Tensions between Russia and Ukraine continued to keep crude oil prices on the boil.

Brent crude trading at $85.22/bbl

Brent crude trading at $85.22/bbl

New Delhi, Feb 23 Tensions between Russia and Ukraine continued to keep crude oil prices on the boil.

On Wednesday, brent-indexed crude oil prices traded at $94-$95 per barrel, which is at its multi-year high.

Russia is one of the world's top producers of crude oil and any western sanctions against it will stiffen the global supply.

The ongoing crisis also assumes significance for India as it is import-dependent to fulfil its crude oil needs. The rise in crude oil prices can escalate domestic prices, thereby triggering inflation.
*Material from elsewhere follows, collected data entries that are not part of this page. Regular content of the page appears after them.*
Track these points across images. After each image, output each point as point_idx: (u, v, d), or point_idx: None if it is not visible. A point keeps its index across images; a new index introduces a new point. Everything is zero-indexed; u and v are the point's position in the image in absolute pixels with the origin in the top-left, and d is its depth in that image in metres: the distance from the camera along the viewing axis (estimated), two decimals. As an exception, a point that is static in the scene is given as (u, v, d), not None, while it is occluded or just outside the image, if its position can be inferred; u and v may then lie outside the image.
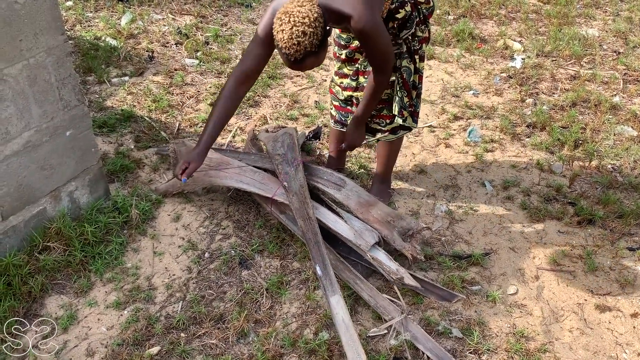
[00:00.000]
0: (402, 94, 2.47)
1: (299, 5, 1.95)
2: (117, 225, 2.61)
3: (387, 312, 2.21)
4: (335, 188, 2.56)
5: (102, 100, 3.67)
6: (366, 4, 2.09)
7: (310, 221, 2.39)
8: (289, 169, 2.60)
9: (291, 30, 1.93)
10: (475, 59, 4.36)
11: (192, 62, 4.19)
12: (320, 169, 2.68)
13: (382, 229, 2.40)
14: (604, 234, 2.67)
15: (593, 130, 3.44)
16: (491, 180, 3.04)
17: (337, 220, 2.46)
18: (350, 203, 2.51)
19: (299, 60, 2.00)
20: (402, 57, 2.41)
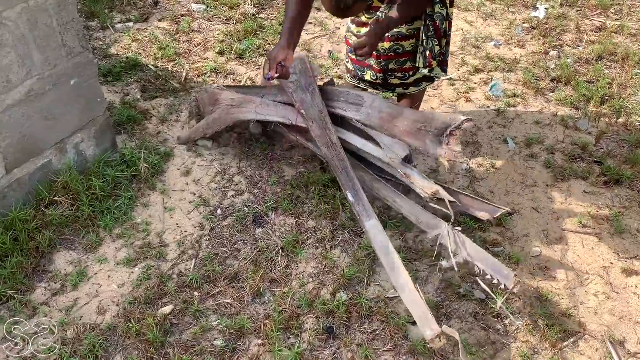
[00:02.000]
0: (432, 43, 2.32)
1: None
2: (126, 179, 2.51)
3: (431, 226, 2.13)
4: (354, 109, 2.42)
5: (106, 47, 3.51)
6: None
7: (335, 147, 2.30)
8: (304, 95, 2.49)
9: None
10: (497, 8, 4.15)
11: (199, 7, 4.00)
12: (336, 89, 2.54)
13: (412, 140, 2.25)
14: (632, 194, 2.57)
15: (620, 85, 3.28)
16: (513, 137, 2.91)
17: (364, 142, 2.35)
18: (373, 121, 2.36)
19: (349, 5, 1.84)
20: (434, 2, 2.25)
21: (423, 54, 2.36)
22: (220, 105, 2.71)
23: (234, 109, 2.64)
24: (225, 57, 3.50)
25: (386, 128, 2.31)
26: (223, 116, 2.64)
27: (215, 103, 2.74)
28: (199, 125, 2.75)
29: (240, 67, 3.42)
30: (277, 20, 3.89)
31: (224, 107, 2.67)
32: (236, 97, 2.69)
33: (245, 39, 3.66)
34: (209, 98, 2.78)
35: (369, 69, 2.54)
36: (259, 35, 3.70)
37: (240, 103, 2.66)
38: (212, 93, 2.78)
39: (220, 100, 2.73)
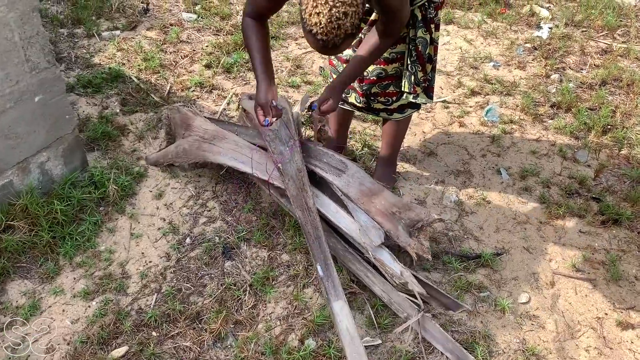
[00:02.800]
0: (415, 69, 2.16)
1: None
2: (93, 202, 2.37)
3: (403, 309, 2.00)
4: (335, 173, 2.27)
5: (89, 56, 3.38)
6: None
7: (310, 212, 2.12)
8: (282, 149, 2.32)
9: (330, 13, 1.57)
10: (498, 26, 3.99)
11: (190, 16, 3.86)
12: (319, 150, 2.37)
13: (385, 222, 2.14)
14: (631, 236, 2.40)
15: (624, 114, 3.11)
16: (508, 167, 2.75)
17: (339, 211, 2.19)
18: (351, 191, 2.22)
19: (337, 45, 1.68)
20: (416, 27, 2.09)
21: (409, 78, 2.21)
22: (192, 133, 2.53)
23: (206, 144, 2.46)
24: (212, 70, 3.36)
25: (362, 203, 2.17)
26: (194, 151, 2.48)
27: (187, 128, 2.57)
28: (169, 150, 2.59)
29: (226, 82, 3.28)
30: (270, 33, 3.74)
31: (196, 140, 2.49)
32: (209, 128, 2.51)
33: (234, 52, 3.52)
34: (180, 120, 2.62)
35: (353, 91, 2.40)
36: (249, 49, 3.56)
37: (212, 137, 2.47)
38: (185, 116, 2.61)
39: (192, 127, 2.56)
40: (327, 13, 1.58)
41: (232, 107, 3.07)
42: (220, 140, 2.42)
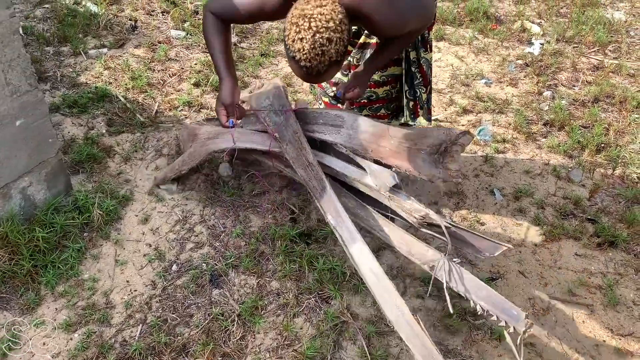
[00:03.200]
0: (419, 91, 2.13)
1: (317, 5, 1.52)
2: (77, 228, 2.30)
3: (425, 259, 1.87)
4: (334, 131, 2.18)
5: (75, 74, 3.32)
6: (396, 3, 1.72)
7: (312, 167, 2.08)
8: (277, 119, 2.29)
9: (313, 39, 1.52)
10: (489, 42, 3.97)
11: (178, 34, 3.82)
12: (313, 112, 2.30)
13: (401, 162, 2.00)
14: (627, 259, 2.36)
15: (617, 131, 3.08)
16: (501, 187, 2.70)
17: (347, 166, 2.11)
18: (355, 143, 2.10)
19: (323, 71, 1.61)
20: (417, 48, 2.06)
21: (407, 105, 2.17)
22: (198, 140, 2.52)
23: (209, 140, 2.45)
24: (200, 89, 3.31)
25: (371, 150, 2.05)
26: (198, 149, 2.46)
27: (194, 139, 2.55)
28: (176, 162, 2.56)
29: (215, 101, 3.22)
30: (259, 50, 3.71)
31: (201, 141, 2.48)
32: (213, 130, 2.51)
33: (223, 70, 3.46)
34: (188, 134, 2.60)
35: (344, 113, 2.35)
36: (238, 67, 3.52)
37: (217, 134, 2.47)
38: (192, 129, 2.60)
39: (198, 135, 2.55)
40: (310, 39, 1.53)
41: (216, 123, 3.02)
42: (223, 135, 2.41)
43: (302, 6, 1.56)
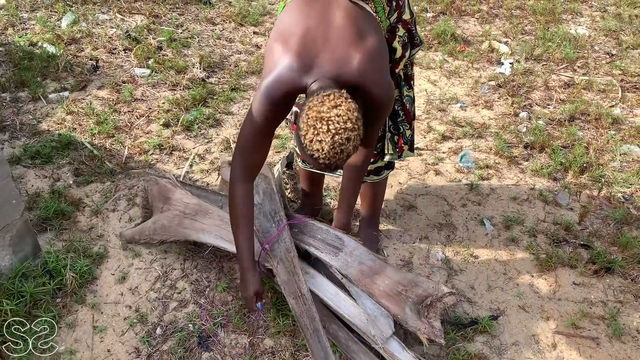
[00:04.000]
0: (403, 128, 2.08)
1: (333, 106, 1.48)
2: (48, 294, 2.13)
3: None
4: (332, 252, 2.03)
5: (36, 122, 3.14)
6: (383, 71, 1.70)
7: (305, 300, 1.91)
8: (268, 225, 2.09)
9: (333, 140, 1.48)
10: (460, 65, 3.96)
11: (143, 71, 3.67)
12: (313, 225, 2.12)
13: (391, 304, 1.92)
14: (625, 285, 2.31)
15: (597, 150, 3.08)
16: (490, 217, 2.64)
17: (339, 293, 1.98)
18: (351, 272, 1.99)
19: (339, 166, 1.57)
20: (401, 86, 2.01)
21: (391, 140, 2.10)
22: (172, 208, 2.33)
23: (188, 220, 2.26)
24: (171, 129, 3.17)
25: (364, 284, 1.96)
26: (174, 227, 2.27)
27: (166, 202, 2.37)
28: (145, 227, 2.38)
29: (187, 141, 3.09)
30: (229, 85, 3.59)
31: (176, 215, 2.29)
32: (190, 202, 2.32)
33: (193, 108, 3.34)
34: (158, 192, 2.41)
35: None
36: (208, 104, 3.40)
37: (195, 213, 2.27)
38: (164, 188, 2.40)
39: (172, 200, 2.35)
40: (329, 141, 1.48)
41: (195, 169, 2.88)
42: (204, 216, 2.22)
43: (317, 108, 1.49)
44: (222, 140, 3.09)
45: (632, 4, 5.04)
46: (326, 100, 1.49)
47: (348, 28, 1.65)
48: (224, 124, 3.26)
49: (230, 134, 3.15)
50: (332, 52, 1.62)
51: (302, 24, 1.66)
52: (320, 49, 1.62)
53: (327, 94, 1.50)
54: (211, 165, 2.90)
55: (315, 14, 1.67)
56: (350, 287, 1.99)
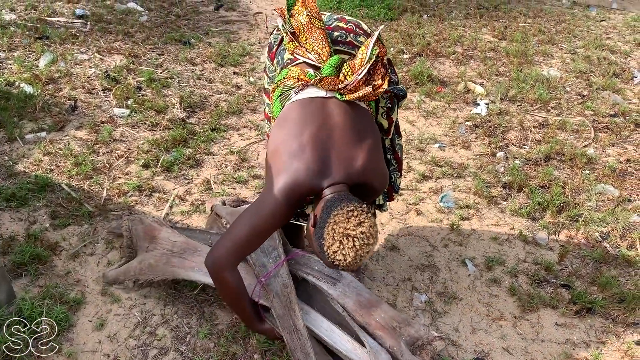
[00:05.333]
0: (394, 176, 2.13)
1: (357, 223, 1.55)
2: (23, 344, 2.05)
3: None
4: (330, 282, 2.06)
5: (12, 163, 3.09)
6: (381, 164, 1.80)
7: (300, 335, 1.91)
8: (266, 261, 2.09)
9: (357, 252, 1.55)
10: (437, 105, 4.04)
11: (122, 112, 3.66)
12: (310, 257, 2.15)
13: (387, 337, 1.95)
14: (606, 325, 2.33)
15: (573, 189, 3.14)
16: (472, 257, 2.66)
17: (333, 329, 1.97)
18: (348, 302, 2.01)
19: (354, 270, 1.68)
20: (392, 135, 2.07)
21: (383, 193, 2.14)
22: (158, 246, 2.29)
23: (175, 258, 2.22)
24: (150, 170, 3.14)
25: (361, 314, 1.98)
26: (162, 266, 2.23)
27: (152, 241, 2.33)
28: (131, 266, 2.33)
29: (167, 182, 3.07)
30: (210, 125, 3.59)
31: (163, 254, 2.25)
32: (178, 240, 2.29)
33: (173, 149, 3.33)
34: (144, 232, 2.37)
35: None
36: (189, 144, 3.39)
37: (183, 251, 2.24)
38: (149, 227, 2.37)
39: (158, 239, 2.32)
40: (353, 255, 1.55)
41: (175, 211, 2.85)
42: (192, 254, 2.19)
43: (344, 225, 1.54)
44: (202, 181, 3.07)
45: (600, 46, 5.24)
46: (352, 217, 1.55)
47: (348, 129, 1.72)
48: (204, 164, 3.25)
49: (211, 175, 3.13)
50: (339, 154, 1.69)
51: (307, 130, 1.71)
52: (330, 152, 1.69)
53: (351, 210, 1.56)
54: (191, 207, 2.87)
55: (316, 118, 1.73)
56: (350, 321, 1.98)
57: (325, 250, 1.56)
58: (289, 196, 1.65)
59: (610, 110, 4.08)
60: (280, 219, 1.70)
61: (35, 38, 4.49)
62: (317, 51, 1.85)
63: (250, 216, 1.72)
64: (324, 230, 1.57)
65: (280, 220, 1.70)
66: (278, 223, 1.72)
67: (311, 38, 1.86)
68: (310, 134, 1.69)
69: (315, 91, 1.79)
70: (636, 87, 4.50)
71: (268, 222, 1.69)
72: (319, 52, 1.84)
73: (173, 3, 5.77)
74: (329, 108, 1.75)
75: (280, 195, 1.65)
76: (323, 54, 1.84)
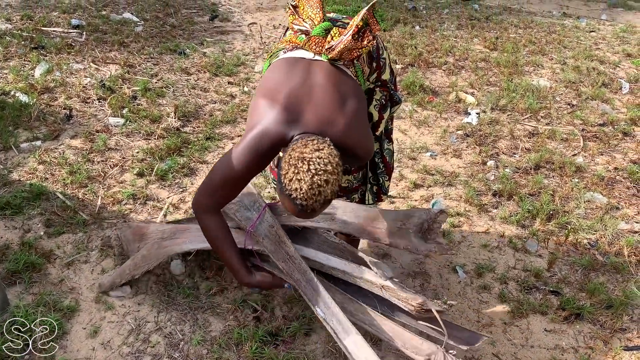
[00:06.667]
0: (382, 179, 2.17)
1: (315, 149, 1.57)
2: (17, 351, 2.07)
3: (421, 352, 1.84)
4: (327, 218, 2.12)
5: (7, 172, 3.11)
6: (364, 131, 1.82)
7: (292, 260, 2.00)
8: (249, 214, 2.16)
9: (312, 180, 1.55)
10: (429, 115, 4.09)
11: (117, 121, 3.69)
12: None
13: (398, 240, 2.03)
14: (595, 330, 2.36)
15: (562, 198, 3.19)
16: (463, 264, 2.69)
17: (330, 259, 2.05)
18: (352, 227, 2.09)
19: (318, 209, 1.63)
20: (381, 140, 2.09)
21: (371, 190, 2.18)
22: (149, 240, 2.34)
23: (167, 241, 2.29)
24: (145, 179, 3.17)
25: (368, 232, 2.07)
26: (154, 251, 2.28)
27: (142, 238, 2.38)
28: (125, 266, 2.37)
29: (162, 190, 3.09)
30: (204, 134, 3.62)
31: (154, 242, 2.31)
32: (167, 228, 2.36)
33: (168, 158, 3.36)
34: (133, 234, 2.42)
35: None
36: (183, 153, 3.42)
37: (173, 234, 2.31)
38: (137, 228, 2.43)
39: (147, 234, 2.38)
40: (308, 180, 1.55)
41: (170, 219, 2.87)
42: (183, 232, 2.25)
43: (301, 149, 1.57)
44: (196, 190, 3.10)
45: (589, 57, 5.32)
46: (309, 143, 1.58)
47: (330, 91, 1.74)
48: (198, 173, 3.28)
49: (205, 183, 3.16)
50: (316, 112, 1.71)
51: (286, 83, 1.75)
52: (305, 107, 1.71)
53: (311, 139, 1.59)
54: (185, 215, 2.90)
55: (298, 74, 1.78)
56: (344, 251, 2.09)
57: (283, 182, 1.58)
58: (258, 144, 1.70)
59: (599, 119, 4.15)
60: (251, 166, 1.74)
61: (31, 48, 4.52)
62: (310, 17, 1.90)
63: (224, 162, 1.78)
64: (281, 160, 1.60)
65: (251, 167, 1.74)
66: (250, 170, 1.76)
67: (307, 6, 1.92)
68: (289, 89, 1.74)
69: (303, 53, 1.85)
70: (624, 97, 4.57)
71: (240, 168, 1.73)
72: (312, 17, 1.90)
73: (168, 13, 5.81)
74: (313, 69, 1.80)
75: (251, 142, 1.70)
76: (315, 19, 1.89)
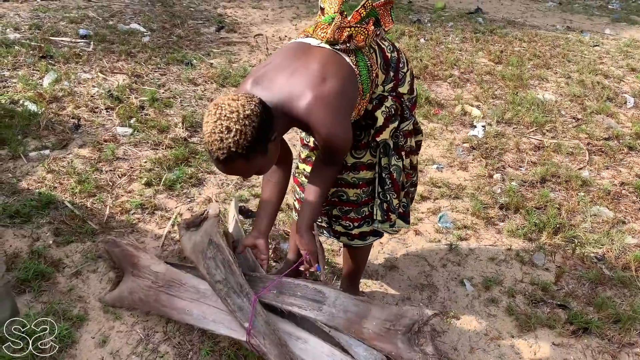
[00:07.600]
0: (389, 196, 2.10)
1: (232, 98, 1.65)
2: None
3: None
4: (315, 307, 2.03)
5: (16, 180, 3.12)
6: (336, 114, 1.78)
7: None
8: (240, 302, 2.02)
9: (215, 124, 1.62)
10: (435, 127, 4.11)
11: (125, 131, 3.71)
12: (289, 283, 2.11)
13: (384, 344, 1.94)
14: (603, 345, 2.37)
15: (568, 211, 3.20)
16: (470, 277, 2.70)
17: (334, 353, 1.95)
18: (338, 322, 1.99)
19: (223, 160, 1.66)
20: (389, 155, 2.04)
21: (380, 206, 2.13)
22: (142, 275, 2.27)
23: (163, 295, 2.20)
24: (153, 189, 3.18)
25: (354, 331, 1.98)
26: (152, 303, 2.22)
27: (134, 267, 2.31)
28: (124, 296, 2.32)
29: (170, 200, 3.11)
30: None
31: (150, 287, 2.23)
32: (160, 271, 2.25)
33: (176, 168, 3.37)
34: (122, 256, 2.36)
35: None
36: (191, 163, 3.44)
37: (168, 285, 2.21)
38: (126, 252, 2.36)
39: (139, 266, 2.30)
40: (212, 123, 1.63)
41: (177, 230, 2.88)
42: (178, 288, 2.19)
43: (222, 96, 1.68)
44: (204, 200, 3.11)
45: (594, 71, 5.35)
46: (232, 94, 1.65)
47: (313, 68, 1.78)
48: (206, 183, 3.29)
49: (213, 193, 3.18)
50: (288, 84, 1.76)
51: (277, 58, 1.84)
52: (279, 76, 1.77)
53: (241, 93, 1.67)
54: (194, 225, 2.91)
55: (294, 54, 1.84)
56: (340, 337, 1.99)
57: None
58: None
59: (604, 133, 4.17)
60: None
61: (39, 57, 4.55)
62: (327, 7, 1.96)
63: None
64: None
65: None
66: None
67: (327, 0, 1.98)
68: (277, 61, 1.82)
69: (310, 40, 1.90)
70: (629, 111, 4.60)
71: None
72: (328, 7, 1.96)
73: (175, 24, 5.87)
74: (311, 51, 1.84)
75: None
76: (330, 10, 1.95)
Crude oil prices rallied as tensions between Russia and West increased after the former ordered troops into two breakaway regions in eastern Ukraine, leading to supply concerns, brokerage house ICICI Securities said.

"Furthermore, oil prices rallied after US and EU discussed potential sanctions on Russia. EU proposed a ban on buying Russian bonds and sanctions on three Russian banks..."

That said, however, further upside in prices was capped on optimism that reviving Iran's nuclear agreement may bring more oil into the market, the brokerage firm said.

"The global price of oil and liquified natural gas (LNG) is likely to rise sharply in the event of a conflict, which will be positive for the relatively few exporters in the Asia Pacific region and negative for the substantially greater number of net energy importers," said Michael Taylor, Managing Director, Moody's Investors Service in a note.

However, a mitigating factor is that several Asian economies have long-term supply contracts in place for LNG which will limit the impact of fluctuations in the spot prices, Taylor added.

"Trade effects are likely to arise from import diversion and diversification, although there may be opportunities for commodities producers in Central Asia to increase supply to China. Supply chain bottlenecks would also be aggravated, adding to inflation pressures in the region."